Telling the same tale, again…
Cinderella meets a Prince, super interested in her, affectionate and apparently not afraid to show feelings. Cinderella, fearless and self-assured, expresses herself, but remains herself and goes on with her normal life. She goes out with friends, goes out alone, does what she feels like, but respecting herself and the Prince. In less than two weeks the prince is already starting to change. He\’s not so romantic anymore, he doesn\’t even care about replying to messages anymore. Cinderella begins to wonder what would have happened for this to happen. She wonders if it was because she was too affectionate for the standards of a culture very different from hers, she wonders if it was because she was too much herself, she thinks. And she thinks too much. Until she gets tired of thinking so much, she loses what little patience she has and when she is about to tell the new Prince to take her ass, she breathes, calms down and realizes that, like other times, this guy was maybe just another nice, normal guy, but not the special person she wanted to believe him to be. That maybe she was again unconsciously taking the easy way out, looking for the one who would care and be there when she needed it.
Not that wanting someone to take care of us, want well and be a present partner is wrong. Never! We are Princesses, imperfect, but incredible women, deserving of all the affection and zeal that someone can give us. But sometimes, without realizing it, we end up looking for someone to do our job in life for us. I mean, someone who in a moment of indecision tells you to do this or that. That on a tired day he picks you up or takes you somewhere because otherwise you wouldn\’t even go. Someone who in a moment of stress hugs you and tells you that everything will be fine because you forgot your faith for a minute and think you can\’t do it alone. But it\’s pre-ci-so! Yes, because if we let someone assume important responsibilities like these in our lives, when we least realize it, we will no longer be acting for ourselves and we may be entering another relationship with a new Prince Charming that one, the perfect one, and we\’re running from that one, right!? Because with this one, we can\’t be ourselves, we also have to be perfect.
So what to do? Take your sword (yes, women can fight and have their own weapons to do so) identify the dragons around you and deal with them as best you can. Train them, scare the hell out of them, have a beer with them or just ignore them, whatever makes you feel like the choice of how to treat them was ultimately yours and that it was. the best for you, but don\’t give that power to anyone.

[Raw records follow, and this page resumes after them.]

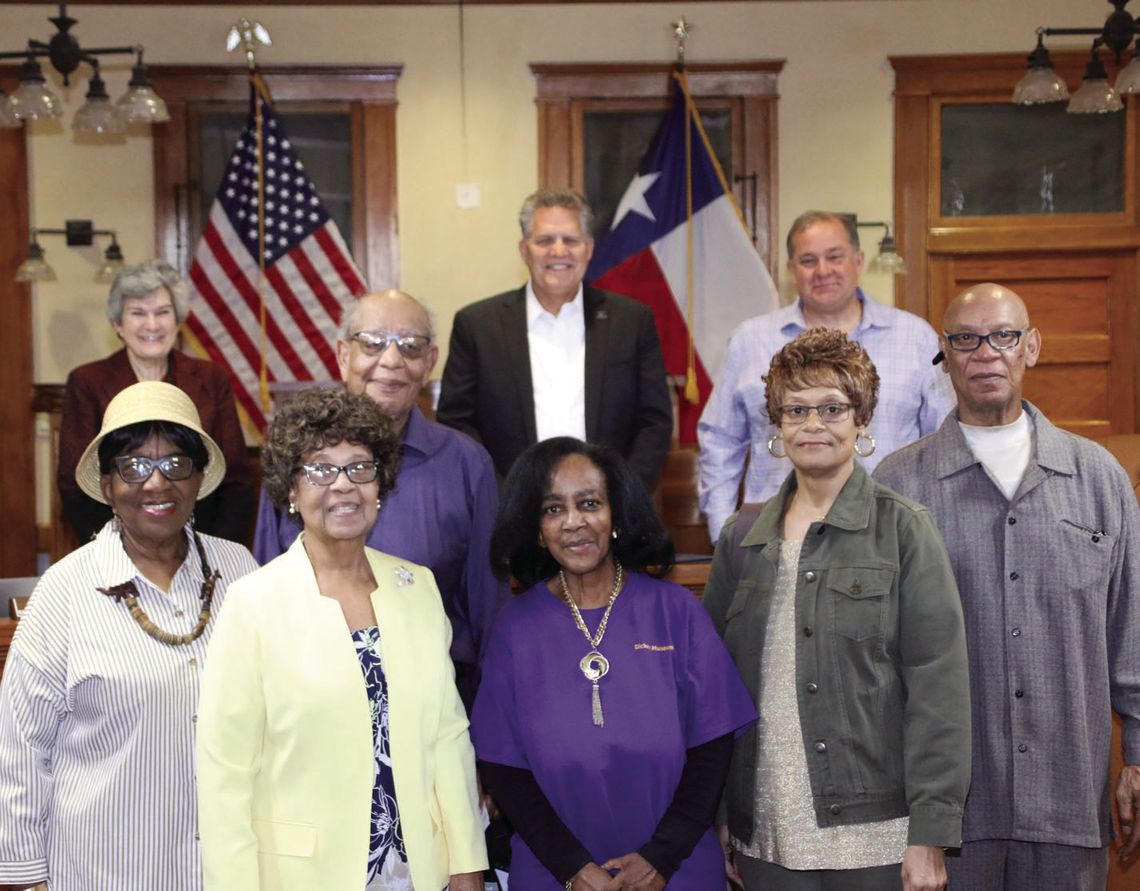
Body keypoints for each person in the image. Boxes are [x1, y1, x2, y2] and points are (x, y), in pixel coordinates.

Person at [874, 282, 1140, 890]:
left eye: (1004, 336)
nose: (986, 352)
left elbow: (1133, 630)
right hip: (949, 817)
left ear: (1032, 347)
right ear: (945, 356)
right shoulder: (900, 484)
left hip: (1069, 803)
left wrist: (1139, 760)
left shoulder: (1098, 478)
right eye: (966, 339)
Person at [703, 328, 970, 891]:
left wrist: (930, 835)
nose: (813, 424)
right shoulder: (742, 539)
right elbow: (714, 692)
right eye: (795, 409)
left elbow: (938, 691)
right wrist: (723, 814)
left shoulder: (904, 530)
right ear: (776, 423)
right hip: (767, 831)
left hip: (880, 833)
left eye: (832, 407)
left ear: (861, 420)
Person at [197, 386, 487, 891]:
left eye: (359, 467)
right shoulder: (253, 604)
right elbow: (225, 776)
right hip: (304, 874)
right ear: (291, 489)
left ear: (381, 482)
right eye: (320, 470)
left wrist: (466, 861)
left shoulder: (417, 587)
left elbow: (448, 737)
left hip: (418, 869)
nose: (343, 486)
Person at [0, 381, 258, 891]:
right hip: (105, 871)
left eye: (176, 463)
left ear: (199, 476)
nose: (157, 483)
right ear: (109, 486)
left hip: (226, 872)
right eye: (134, 466)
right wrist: (27, 880)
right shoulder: (66, 590)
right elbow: (20, 750)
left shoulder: (240, 571)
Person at [472, 437, 756, 890]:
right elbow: (504, 767)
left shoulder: (674, 610)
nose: (573, 523)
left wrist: (660, 858)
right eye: (552, 509)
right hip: (554, 872)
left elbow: (713, 747)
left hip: (675, 869)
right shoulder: (514, 628)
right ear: (537, 529)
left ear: (616, 514)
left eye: (589, 503)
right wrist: (571, 867)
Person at [253, 289, 508, 708]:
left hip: (434, 700)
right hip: (309, 699)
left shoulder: (466, 465)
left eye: (410, 346)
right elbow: (267, 579)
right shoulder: (294, 455)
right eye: (372, 343)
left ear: (429, 363)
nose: (391, 361)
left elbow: (487, 609)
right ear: (342, 354)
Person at [697, 211, 955, 541]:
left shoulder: (915, 337)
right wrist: (724, 535)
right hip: (775, 541)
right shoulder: (750, 341)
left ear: (858, 260)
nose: (823, 271)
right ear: (791, 271)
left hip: (887, 540)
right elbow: (720, 442)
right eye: (808, 260)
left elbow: (944, 444)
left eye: (834, 257)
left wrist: (928, 535)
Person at [436, 188, 673, 491]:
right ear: (524, 250)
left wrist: (622, 497)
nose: (558, 251)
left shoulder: (632, 322)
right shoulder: (478, 325)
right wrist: (504, 500)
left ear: (588, 248)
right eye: (545, 240)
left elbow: (654, 423)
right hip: (508, 512)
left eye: (571, 240)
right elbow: (457, 423)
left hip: (610, 512)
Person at [56, 259, 254, 546]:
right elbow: (74, 484)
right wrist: (115, 548)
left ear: (178, 320)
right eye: (138, 313)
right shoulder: (87, 382)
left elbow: (236, 481)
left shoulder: (212, 380)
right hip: (116, 545)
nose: (152, 325)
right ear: (117, 324)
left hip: (203, 544)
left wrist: (213, 549)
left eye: (163, 312)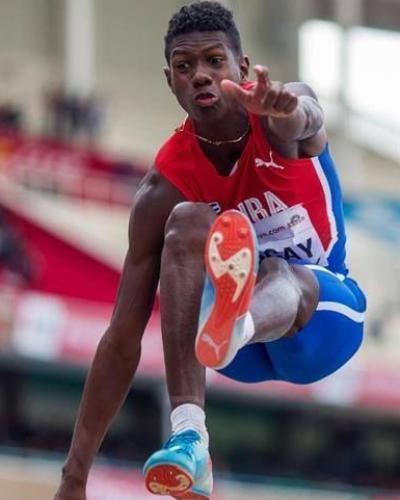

As for the new Prince, who you thought was special, do the same. If it suits you and you manage to separate things, keep a friendship, colorful or not, again: the choice is yours. Else, next! Life is short and our time is precious, let\’s spend it with people who value our company as much as we do theirs.
And fall into the world, Princess, it is big and full of opportunities, start by choosing how to face your dragons yourself.